= Exercise input =
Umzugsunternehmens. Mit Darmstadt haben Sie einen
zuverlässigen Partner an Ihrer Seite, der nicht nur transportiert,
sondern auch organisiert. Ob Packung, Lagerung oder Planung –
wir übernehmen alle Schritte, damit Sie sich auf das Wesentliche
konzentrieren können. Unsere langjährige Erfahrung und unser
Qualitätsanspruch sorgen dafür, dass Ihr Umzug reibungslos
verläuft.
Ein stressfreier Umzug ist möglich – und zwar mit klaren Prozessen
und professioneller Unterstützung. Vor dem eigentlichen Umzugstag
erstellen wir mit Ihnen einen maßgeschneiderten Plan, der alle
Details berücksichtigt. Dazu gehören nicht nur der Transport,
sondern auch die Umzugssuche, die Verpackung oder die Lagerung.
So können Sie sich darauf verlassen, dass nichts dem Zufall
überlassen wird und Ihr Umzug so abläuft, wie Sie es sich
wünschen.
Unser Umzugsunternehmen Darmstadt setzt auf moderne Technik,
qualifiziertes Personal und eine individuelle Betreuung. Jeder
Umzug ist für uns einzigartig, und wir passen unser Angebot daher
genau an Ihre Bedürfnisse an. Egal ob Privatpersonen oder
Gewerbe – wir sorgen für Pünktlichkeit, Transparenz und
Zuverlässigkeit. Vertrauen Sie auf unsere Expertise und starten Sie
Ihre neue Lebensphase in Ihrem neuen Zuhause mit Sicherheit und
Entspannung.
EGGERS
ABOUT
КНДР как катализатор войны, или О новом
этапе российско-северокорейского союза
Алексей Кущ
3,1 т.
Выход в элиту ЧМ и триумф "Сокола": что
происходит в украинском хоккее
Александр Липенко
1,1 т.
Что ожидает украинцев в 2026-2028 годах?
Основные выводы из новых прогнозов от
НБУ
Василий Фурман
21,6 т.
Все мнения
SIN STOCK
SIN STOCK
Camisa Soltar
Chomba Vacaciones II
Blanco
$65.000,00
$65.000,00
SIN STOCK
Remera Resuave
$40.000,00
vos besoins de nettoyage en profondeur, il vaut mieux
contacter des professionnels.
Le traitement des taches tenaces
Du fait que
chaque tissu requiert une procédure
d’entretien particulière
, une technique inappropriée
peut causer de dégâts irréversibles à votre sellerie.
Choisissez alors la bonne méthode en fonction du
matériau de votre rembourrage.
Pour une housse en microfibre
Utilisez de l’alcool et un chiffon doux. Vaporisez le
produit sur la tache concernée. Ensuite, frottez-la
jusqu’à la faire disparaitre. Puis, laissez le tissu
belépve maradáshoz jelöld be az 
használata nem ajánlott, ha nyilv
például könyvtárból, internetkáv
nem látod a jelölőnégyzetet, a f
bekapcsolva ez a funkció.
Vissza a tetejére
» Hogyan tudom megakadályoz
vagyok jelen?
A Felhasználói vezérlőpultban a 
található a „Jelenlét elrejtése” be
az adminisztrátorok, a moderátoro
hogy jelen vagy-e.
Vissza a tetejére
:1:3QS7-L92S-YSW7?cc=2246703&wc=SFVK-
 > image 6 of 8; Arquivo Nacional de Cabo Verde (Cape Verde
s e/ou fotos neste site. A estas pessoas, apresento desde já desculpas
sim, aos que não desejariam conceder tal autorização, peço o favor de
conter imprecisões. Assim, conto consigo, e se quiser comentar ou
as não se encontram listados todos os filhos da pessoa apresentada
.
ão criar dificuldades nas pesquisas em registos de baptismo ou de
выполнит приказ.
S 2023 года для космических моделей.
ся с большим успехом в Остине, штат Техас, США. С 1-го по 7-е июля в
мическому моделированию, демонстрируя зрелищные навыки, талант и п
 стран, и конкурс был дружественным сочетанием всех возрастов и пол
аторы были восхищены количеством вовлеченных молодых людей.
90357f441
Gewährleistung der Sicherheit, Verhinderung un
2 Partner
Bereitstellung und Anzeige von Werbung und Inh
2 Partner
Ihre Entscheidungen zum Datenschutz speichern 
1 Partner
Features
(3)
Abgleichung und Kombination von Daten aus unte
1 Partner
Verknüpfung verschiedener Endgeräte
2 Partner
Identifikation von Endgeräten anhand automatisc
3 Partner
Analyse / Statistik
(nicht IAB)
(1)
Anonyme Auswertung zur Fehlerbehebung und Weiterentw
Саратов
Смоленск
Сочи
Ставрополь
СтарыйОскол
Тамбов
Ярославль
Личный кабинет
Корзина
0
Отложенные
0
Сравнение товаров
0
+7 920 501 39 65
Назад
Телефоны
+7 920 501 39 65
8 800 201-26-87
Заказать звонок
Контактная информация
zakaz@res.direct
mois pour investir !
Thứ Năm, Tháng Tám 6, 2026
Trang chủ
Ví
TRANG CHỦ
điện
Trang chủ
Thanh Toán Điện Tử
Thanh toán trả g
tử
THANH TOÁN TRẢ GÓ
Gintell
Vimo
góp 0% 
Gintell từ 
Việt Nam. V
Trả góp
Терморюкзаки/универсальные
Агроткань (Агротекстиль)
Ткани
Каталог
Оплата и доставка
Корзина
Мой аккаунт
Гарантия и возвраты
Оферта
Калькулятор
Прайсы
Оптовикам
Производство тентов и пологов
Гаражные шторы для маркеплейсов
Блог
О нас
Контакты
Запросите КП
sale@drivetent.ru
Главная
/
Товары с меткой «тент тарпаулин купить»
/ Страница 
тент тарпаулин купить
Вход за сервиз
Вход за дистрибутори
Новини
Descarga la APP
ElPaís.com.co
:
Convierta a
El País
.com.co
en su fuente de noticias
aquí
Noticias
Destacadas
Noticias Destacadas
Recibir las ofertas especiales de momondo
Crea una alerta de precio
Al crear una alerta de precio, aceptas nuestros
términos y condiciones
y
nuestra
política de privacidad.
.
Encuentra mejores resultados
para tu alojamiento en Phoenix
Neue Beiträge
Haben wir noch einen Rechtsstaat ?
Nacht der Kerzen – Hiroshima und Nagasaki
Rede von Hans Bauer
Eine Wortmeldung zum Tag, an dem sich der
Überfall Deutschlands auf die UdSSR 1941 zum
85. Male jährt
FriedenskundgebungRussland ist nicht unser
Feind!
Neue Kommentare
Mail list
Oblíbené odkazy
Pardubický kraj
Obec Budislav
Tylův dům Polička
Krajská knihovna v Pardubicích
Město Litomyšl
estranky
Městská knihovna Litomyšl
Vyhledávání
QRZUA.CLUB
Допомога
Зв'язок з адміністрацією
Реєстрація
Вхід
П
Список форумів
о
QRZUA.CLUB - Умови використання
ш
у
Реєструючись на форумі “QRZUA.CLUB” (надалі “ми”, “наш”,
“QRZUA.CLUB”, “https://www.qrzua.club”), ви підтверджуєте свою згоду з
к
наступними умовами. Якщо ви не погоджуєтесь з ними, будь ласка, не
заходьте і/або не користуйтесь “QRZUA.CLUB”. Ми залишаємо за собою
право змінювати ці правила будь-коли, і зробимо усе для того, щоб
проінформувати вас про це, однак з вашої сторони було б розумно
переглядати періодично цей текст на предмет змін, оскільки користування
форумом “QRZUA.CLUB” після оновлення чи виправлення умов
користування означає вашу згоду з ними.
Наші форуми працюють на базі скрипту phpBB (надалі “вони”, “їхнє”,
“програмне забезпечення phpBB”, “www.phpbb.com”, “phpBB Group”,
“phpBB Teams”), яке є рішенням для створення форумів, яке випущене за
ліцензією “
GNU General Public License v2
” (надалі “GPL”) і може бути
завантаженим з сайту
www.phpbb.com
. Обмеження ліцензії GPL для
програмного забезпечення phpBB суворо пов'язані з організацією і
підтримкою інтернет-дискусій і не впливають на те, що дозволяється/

= Problem statement =
Reproduce the text of every record above, line for line and without any alteration.

= Solved problem =
Umzugsunternehmens. Mit Darmstadt haben Sie einen
zuverlässigen Partner an Ihrer Seite, der nicht nur transportiert,
sondern auch organisiert. Ob Packung, Lagerung oder Planung –
wir übernehmen alle Schritte, damit Sie sich auf das Wesentliche
konzentrieren können. Unsere langjährige Erfahrung und unser
Qualitätsanspruch sorgen dafür, dass Ihr Umzug reibungslos
verläuft.
Ein stressfreier Umzug ist möglich – und zwar mit klaren Prozessen
und professioneller Unterstützung. Vor dem eigentlichen Umzugstag
erstellen wir mit Ihnen einen maßgeschneiderten Plan, der alle
Details berücksichtigt. Dazu gehören nicht nur der Transport,
sondern auch die Umzugssuche, die Verpackung oder die Lagerung.
So können Sie sich darauf verlassen, dass nichts dem Zufall
überlassen wird und Ihr Umzug so abläuft, wie Sie es sich
wünschen.
Unser Umzugsunternehmen Darmstadt setzt auf moderne Technik,
qualifiziertes Personal und eine individuelle Betreuung. Jeder
Umzug ist für uns einzigartig, und wir passen unser Angebot daher
genau an Ihre Bedürfnisse an. Egal ob Privatpersonen oder
Gewerbe – wir sorgen für Pünktlichkeit, Transparenz und
Zuverlässigkeit. Vertrauen Sie auf unsere Expertise und starten Sie
Ihre neue Lebensphase in Ihrem neuen Zuhause mit Sicherheit und
Entspannung.
EGGERS
ABOUT
КНДР как катализатор войны, или О новом
этапе российско-северокорейского союза
Алексей Кущ
3,1 т.
Выход в элиту ЧМ и триумф "Сокола": что
происходит в украинском хоккее
Александр Липенко
1,1 т.
Что ожидает украинцев в 2026-2028 годах?
Основные выводы из новых прогнозов от
НБУ
Василий Фурман
21,6 т.
Все мнения
SIN STOCK
SIN STOCK
Camisa Soltar
Chomba Vacaciones II
Blanco
$65.000,00
$65.000,00
SIN STOCK
Remera Resuave
$40.000,00
vos besoins de nettoyage en profondeur, il vaut mieux
contacter des professionnels.
Le traitement des taches tenaces
Du fait que
chaque tissu requiert une procédure
d’entretien particulière
, une technique inappropriée
peut causer de dégâts irréversibles à votre sellerie.
Choisissez alors la bonne méthode en fonction du
matériau de votre rembourrage.
Pour une housse en microfibre
Utilisez de l’alcool et un chiffon doux. Vaporisez le
produit sur la tache concernée. Ensuite, frottez-la
jusqu’à la faire disparaitre. Puis, laissez le tissu
belépve maradáshoz jelöld be az 
használata nem ajánlott, ha nyilv
például könyvtárból, internetkáv
nem látod a jelölőnégyzetet, a f
bekapcsolva ez a funkció.
Vissza a tetejére
» Hogyan tudom megakadályoz
vagyok jelen?
A Felhasználói vezérlőpultban a 
található a „Jelenlét elrejtése” be
az adminisztrátorok, a moderátoro
hogy jelen vagy-e.
Vissza a tetejére
:1:3QS7-L92S-YSW7?cc=2246703&wc=SFVK-
 > image 6 of 8; Arquivo Nacional de Cabo Verde (Cape Verde
s e/ou fotos neste site. A estas pessoas, apresento desde já desculpas
sim, aos que não desejariam conceder tal autorização, peço o favor de
conter imprecisões. Assim, conto consigo, e se quiser comentar ou
as não se encontram listados todos os filhos da pessoa apresentada
.
ão criar dificuldades nas pesquisas em registos de baptismo ou de
выполнит приказ.
S 2023 года для космических моделей.
ся с большим успехом в Остине, штат Техас, США. С 1-го по 7-е июля в
мическому моделированию, демонстрируя зрелищные навыки, талант и п
 стран, и конкурс был дружественным сочетанием всех возрастов и пол
аторы были восхищены количеством вовлеченных молодых людей.
90357f441
Gewährleistung der Sicherheit, Verhinderung un
2 Partner
Bereitstellung und Anzeige von Werbung und Inh
2 Partner
Ihre Entscheidungen zum Datenschutz speichern 
1 Partner
Features
(3)
Abgleichung und Kombination von Daten aus unte
1 Partner
Verknüpfung verschiedener Endgeräte
2 Partner
Identifikation von Endgeräten anhand automatisc
3 Partner
Analyse / Statistik
(nicht IAB)
(1)
Anonyme Auswertung zur Fehlerbehebung und Weiterentw
Саратов
Смоленск
Сочи
Ставрополь
СтарыйОскол
Тамбов
Ярославль
Личный кабинет
Корзина
0
Отложенные
0
Сравнение товаров
0
+7 920 501 39 65
Назад
Телефоны
+7 920 501 39 65
8 800 201-26-87
Заказать звонок
Контактная информация
zakaz@res.direct
mois pour investir !
Thứ Năm, Tháng Tám 6, 2026
Trang chủ
Ví
TRANG CHỦ
điện
Trang chủ
Thanh Toán Điện Tử
Thanh toán trả g
tử
THANH TOÁN TRẢ GÓ
Gintell
Vimo
góp 0% 
Gintell từ 
Việt Nam. V
Trả góp
Терморюкзаки/универсальные
Агроткань (Агротекстиль)
Ткани
Каталог
Оплата и доставка
Корзина
Мой аккаунт
Гарантия и возвраты
Оферта
Калькулятор
Прайсы
Оптовикам
Производство тентов и пологов
Гаражные шторы для маркеплейсов
Блог
О нас
Контакты
Запросите КП
sale@drivetent.ru
Главная
/
Товары с меткой «тент тарпаулин купить»
/ Страница 
тент тарпаулин купить
Вход за сервиз
Вход за дистрибутори
Новини
Descarga la APP
ElPaís.com.co
:
Convierta a
El País
.com.co
en su fuente de noticias
aquí
Noticias
Destacadas
Noticias Destacadas
Recibir las ofertas especiales de momondo
Crea una alerta de precio
Al crear una alerta de precio, aceptas nuestros
términos y condiciones
y
nuestra
política de privacidad.
.
Encuentra mejores resultados
para tu alojamiento en Phoenix
Neue Beiträge
Haben wir noch einen Rechtsstaat ?
Nacht der Kerzen – Hiroshima und Nagasaki
Rede von Hans Bauer
Eine Wortmeldung zum Tag, an dem sich der
Überfall Deutschlands auf die UdSSR 1941 zum
85. Male jährt
FriedenskundgebungRussland ist nicht unser
Feind!
Neue Kommentare
Mail list
Oblíbené odkazy
Pardubický kraj
Obec Budislav
Tylův dům Polička
Krajská knihovna v Pardubicích
Město Litomyšl
estranky
Městská knihovna Litomyšl
Vyhledávání
QRZUA.CLUB
Допомога
Зв'язок з адміністрацією
Реєстрація
Вхід
П
Список форумів
о
QRZUA.CLUB - Умови використання
ш
у
Реєструючись на форумі “QRZUA.CLUB” (надалі “ми”, “наш”,
“QRZUA.CLUB”, “https://www.qrzua.club”), ви підтверджуєте свою згоду з
к
наступними умовами. Якщо ви не погоджуєтесь з ними, будь ласка, не
заходьте і/або не користуйтесь “QRZUA.CLUB”. Ми залишаємо за собою
право змінювати ці правила будь-коли, і зробимо усе для того, щоб
проінформувати вас про це, однак з вашої сторони було б розумно
переглядати періодично цей текст на предмет змін, оскільки користування
форумом “QRZUA.CLUB” після оновлення чи виправлення умов
користування означає вашу згоду з ними.
Наші форуми працюють на базі скрипту phpBB (надалі “вони”, “їхнє”,
“програмне забезпечення phpBB”, “www.phpbb.com”, “phpBB Group”,
“phpBB Teams”), яке є рішенням для створення форумів, яке випущене за
ліцензією “
GNU General Public License v2
” (надалі “GPL”) і може бути
завантаженим з сайту
www.phpbb.com
. Обмеження ліцензії GPL для
програмного забезпечення phpBB суворо пов'язані з організацією і
підтримкою інтернет-дискусій і не впливають на те, що дозволяється/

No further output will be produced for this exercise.